Dr. Flanigan sees this frequently with his HIV and Ebola patients, many of whom one would think are far from the faith.

“One of my patients in the 1980s was a man from San Francisco. He was a gay man who had been alienated from the Church. He stayed in the hospital for six weeks with an infection. In the middle of his suffering, he turned to our Lord and prayed the rosary every day with his mother,” he said.

Dr. Flanigan learned a great lesson about the Holy Spirit from this.

“The Holy Spirit does not have to live with our preconceived notions. I am always surprised by the penetrating power of grace. You never have it all figured out. The Holy Spirit is often present in situations where you wouldn’t expect it,” he said.

Dr. Flanigan’s belief in the Holy Spirit keeps him going when he gets discouraged.

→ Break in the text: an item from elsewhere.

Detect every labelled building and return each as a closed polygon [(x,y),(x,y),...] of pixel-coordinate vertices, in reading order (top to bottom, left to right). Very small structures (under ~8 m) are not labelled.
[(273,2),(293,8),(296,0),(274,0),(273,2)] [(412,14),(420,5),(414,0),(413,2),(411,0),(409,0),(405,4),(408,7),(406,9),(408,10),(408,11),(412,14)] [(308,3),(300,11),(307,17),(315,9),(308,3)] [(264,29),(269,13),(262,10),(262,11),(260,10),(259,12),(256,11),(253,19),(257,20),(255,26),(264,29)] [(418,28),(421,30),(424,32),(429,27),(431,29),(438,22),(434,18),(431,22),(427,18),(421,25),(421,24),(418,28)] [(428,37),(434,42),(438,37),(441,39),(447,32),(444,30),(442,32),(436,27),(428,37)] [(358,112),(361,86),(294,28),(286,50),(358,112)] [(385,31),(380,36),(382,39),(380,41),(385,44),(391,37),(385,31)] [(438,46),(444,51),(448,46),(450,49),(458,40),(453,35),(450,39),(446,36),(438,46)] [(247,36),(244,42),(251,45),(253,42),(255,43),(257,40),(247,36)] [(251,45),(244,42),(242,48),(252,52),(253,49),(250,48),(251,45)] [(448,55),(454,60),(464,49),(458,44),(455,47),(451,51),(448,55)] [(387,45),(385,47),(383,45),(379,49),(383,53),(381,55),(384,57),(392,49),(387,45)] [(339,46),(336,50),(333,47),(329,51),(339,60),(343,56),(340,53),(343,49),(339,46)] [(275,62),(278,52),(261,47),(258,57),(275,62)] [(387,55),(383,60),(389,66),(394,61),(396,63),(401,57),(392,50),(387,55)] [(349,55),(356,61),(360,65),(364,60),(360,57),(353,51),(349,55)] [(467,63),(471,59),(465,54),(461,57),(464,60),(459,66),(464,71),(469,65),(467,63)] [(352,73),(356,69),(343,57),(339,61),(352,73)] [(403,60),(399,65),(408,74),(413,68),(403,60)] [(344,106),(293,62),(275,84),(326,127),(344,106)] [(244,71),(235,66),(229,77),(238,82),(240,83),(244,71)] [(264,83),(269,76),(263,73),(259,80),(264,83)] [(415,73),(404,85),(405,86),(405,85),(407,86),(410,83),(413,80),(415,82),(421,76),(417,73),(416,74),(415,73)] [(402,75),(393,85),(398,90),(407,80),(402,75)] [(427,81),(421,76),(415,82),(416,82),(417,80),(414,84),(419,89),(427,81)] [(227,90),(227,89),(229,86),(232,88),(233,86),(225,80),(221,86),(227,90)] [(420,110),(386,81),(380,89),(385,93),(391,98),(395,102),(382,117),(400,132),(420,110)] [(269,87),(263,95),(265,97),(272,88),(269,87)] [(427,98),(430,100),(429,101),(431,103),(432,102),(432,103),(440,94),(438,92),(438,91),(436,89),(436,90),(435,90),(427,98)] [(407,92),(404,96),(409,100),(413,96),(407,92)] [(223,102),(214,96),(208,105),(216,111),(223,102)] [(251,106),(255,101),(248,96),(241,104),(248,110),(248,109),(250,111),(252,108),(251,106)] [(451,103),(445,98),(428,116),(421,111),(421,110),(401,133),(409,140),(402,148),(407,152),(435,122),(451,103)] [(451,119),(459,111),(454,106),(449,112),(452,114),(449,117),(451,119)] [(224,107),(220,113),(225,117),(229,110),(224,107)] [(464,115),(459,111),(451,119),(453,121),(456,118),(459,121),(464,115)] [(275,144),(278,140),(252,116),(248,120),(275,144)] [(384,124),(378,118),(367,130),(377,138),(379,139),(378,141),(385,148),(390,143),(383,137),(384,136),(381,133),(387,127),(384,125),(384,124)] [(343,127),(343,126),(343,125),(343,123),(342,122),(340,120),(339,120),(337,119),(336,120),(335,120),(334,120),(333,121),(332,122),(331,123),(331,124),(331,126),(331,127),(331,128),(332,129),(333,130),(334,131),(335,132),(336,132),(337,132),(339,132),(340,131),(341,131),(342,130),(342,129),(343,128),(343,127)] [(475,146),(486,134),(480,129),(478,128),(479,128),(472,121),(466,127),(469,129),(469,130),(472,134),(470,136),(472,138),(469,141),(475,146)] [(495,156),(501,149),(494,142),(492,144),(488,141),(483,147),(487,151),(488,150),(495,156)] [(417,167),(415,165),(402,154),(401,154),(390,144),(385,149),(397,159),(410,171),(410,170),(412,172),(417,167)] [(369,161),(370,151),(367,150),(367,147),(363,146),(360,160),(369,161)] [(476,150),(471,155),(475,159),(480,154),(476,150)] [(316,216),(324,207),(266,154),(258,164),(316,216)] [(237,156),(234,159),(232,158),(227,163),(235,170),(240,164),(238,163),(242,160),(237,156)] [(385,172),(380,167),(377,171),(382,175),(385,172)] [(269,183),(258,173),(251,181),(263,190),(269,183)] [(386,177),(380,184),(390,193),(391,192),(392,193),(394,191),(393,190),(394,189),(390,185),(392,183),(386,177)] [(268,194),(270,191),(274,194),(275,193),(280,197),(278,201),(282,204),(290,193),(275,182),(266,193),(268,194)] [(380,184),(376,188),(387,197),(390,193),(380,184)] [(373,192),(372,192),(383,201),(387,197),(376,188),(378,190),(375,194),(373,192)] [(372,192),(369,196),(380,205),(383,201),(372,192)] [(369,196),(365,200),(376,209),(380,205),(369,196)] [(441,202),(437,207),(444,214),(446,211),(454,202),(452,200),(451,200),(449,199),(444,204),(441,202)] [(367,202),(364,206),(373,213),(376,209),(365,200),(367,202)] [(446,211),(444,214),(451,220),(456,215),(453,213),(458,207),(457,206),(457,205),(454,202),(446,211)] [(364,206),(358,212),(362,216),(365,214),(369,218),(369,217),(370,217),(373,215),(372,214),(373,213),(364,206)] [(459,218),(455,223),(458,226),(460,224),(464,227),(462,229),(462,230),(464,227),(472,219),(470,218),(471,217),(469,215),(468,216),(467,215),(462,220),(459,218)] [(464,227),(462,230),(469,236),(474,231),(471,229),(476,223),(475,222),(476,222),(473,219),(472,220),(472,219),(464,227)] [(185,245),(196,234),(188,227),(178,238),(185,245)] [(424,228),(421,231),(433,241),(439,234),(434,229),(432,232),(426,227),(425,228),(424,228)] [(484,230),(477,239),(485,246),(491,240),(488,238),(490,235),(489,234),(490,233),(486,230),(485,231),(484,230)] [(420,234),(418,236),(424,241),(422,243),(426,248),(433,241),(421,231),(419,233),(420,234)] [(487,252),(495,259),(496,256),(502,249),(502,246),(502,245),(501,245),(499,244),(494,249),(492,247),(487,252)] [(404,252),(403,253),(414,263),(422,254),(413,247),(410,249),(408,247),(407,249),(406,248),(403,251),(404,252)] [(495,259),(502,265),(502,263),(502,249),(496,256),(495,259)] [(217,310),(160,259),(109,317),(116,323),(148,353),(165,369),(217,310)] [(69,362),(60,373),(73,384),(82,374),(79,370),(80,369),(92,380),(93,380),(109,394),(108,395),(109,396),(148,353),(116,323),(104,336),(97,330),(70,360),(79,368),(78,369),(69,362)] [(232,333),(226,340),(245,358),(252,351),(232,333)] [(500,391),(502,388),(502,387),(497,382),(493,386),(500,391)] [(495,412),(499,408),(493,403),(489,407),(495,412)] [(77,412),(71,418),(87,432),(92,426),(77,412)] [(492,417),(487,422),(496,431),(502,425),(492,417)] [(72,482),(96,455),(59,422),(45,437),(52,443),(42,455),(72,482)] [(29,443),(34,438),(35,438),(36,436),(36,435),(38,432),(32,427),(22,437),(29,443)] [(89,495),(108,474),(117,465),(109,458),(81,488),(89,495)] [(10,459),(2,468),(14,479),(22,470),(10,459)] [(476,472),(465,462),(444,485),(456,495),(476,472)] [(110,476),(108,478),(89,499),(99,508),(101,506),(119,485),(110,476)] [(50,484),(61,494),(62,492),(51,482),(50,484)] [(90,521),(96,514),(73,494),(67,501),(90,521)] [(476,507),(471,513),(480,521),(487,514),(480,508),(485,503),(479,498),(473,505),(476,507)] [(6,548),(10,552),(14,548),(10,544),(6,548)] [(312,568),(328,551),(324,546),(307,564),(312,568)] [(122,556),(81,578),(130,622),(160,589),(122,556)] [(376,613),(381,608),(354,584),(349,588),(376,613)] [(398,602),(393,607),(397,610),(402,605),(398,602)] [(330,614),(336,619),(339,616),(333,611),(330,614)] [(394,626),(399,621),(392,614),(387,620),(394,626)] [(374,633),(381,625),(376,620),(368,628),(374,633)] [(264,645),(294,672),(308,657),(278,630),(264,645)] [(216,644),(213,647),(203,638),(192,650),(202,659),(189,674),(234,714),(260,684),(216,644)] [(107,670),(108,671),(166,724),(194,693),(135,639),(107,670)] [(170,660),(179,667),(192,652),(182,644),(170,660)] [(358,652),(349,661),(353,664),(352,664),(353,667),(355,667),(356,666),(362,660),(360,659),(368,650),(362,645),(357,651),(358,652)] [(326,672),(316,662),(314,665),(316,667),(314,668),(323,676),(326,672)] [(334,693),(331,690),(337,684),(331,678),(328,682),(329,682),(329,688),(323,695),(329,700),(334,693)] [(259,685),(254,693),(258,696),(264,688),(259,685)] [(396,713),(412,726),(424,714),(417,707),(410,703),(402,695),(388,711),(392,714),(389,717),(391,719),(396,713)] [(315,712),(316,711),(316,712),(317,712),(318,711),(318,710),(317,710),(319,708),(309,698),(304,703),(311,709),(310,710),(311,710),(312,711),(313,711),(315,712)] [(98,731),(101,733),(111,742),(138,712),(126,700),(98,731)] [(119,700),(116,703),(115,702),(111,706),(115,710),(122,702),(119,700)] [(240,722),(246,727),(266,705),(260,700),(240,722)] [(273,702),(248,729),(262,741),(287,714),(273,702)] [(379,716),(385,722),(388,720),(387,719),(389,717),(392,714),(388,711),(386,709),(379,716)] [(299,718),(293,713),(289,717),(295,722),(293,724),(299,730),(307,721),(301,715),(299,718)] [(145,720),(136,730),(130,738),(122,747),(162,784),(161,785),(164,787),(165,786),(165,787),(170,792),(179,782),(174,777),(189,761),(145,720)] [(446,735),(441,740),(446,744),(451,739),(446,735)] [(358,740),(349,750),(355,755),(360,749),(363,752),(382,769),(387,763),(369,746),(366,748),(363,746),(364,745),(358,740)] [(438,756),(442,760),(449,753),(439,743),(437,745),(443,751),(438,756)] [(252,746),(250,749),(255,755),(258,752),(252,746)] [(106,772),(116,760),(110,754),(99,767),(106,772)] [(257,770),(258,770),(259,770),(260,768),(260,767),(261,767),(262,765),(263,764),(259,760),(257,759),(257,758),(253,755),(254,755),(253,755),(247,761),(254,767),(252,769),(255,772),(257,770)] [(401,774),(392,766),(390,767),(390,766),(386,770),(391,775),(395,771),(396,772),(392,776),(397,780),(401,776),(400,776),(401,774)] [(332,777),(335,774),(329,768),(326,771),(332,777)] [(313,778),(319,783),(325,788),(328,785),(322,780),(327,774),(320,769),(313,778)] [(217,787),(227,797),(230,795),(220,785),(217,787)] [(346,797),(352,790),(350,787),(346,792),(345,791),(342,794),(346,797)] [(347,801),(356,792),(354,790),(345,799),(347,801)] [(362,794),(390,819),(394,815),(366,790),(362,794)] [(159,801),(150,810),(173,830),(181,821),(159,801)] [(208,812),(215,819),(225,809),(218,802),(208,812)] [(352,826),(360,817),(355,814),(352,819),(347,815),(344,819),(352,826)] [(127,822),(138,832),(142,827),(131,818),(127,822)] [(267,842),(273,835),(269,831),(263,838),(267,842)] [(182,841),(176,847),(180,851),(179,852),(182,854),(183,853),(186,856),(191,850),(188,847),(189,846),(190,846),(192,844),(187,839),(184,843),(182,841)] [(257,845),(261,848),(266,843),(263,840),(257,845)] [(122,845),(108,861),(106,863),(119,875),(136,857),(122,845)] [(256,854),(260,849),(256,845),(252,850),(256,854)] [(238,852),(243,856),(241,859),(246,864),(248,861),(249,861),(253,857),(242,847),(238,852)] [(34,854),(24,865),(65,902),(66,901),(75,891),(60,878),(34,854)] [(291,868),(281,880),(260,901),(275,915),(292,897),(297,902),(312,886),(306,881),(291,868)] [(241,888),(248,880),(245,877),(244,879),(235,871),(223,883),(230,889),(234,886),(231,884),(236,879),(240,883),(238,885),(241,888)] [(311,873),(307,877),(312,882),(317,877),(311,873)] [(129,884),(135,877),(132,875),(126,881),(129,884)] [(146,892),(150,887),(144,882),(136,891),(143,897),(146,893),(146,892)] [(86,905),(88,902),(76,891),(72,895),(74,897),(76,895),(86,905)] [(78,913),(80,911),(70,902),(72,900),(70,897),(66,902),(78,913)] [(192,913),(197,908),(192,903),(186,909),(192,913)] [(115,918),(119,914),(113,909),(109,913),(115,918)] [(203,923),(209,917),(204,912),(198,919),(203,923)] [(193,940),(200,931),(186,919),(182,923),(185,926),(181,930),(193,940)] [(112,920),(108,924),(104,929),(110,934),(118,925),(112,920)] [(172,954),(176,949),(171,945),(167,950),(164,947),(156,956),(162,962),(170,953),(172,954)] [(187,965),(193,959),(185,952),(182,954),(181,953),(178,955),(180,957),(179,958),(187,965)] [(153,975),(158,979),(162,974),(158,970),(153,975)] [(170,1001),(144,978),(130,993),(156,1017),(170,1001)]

“There is a lot we don’t understand. I was speaking to a friend yesterday who works with drug addicts. He went to the morgue and saw a woman who had overdosed. She was 8 months pregnant. There is no answer in the middle of that kind of pain. Yet I know our Lord is present and embracing her,” he said.

When things gets overwhelming, he tells his students to HALT—something he himself follows.

“HALT means: if you are hungry, eat. If you are angry, take a walk. If you are lonely, then visit someone or call someone. If you are tired, then go to bed,” he said.

Great advice from someone in the trenches of human suffering.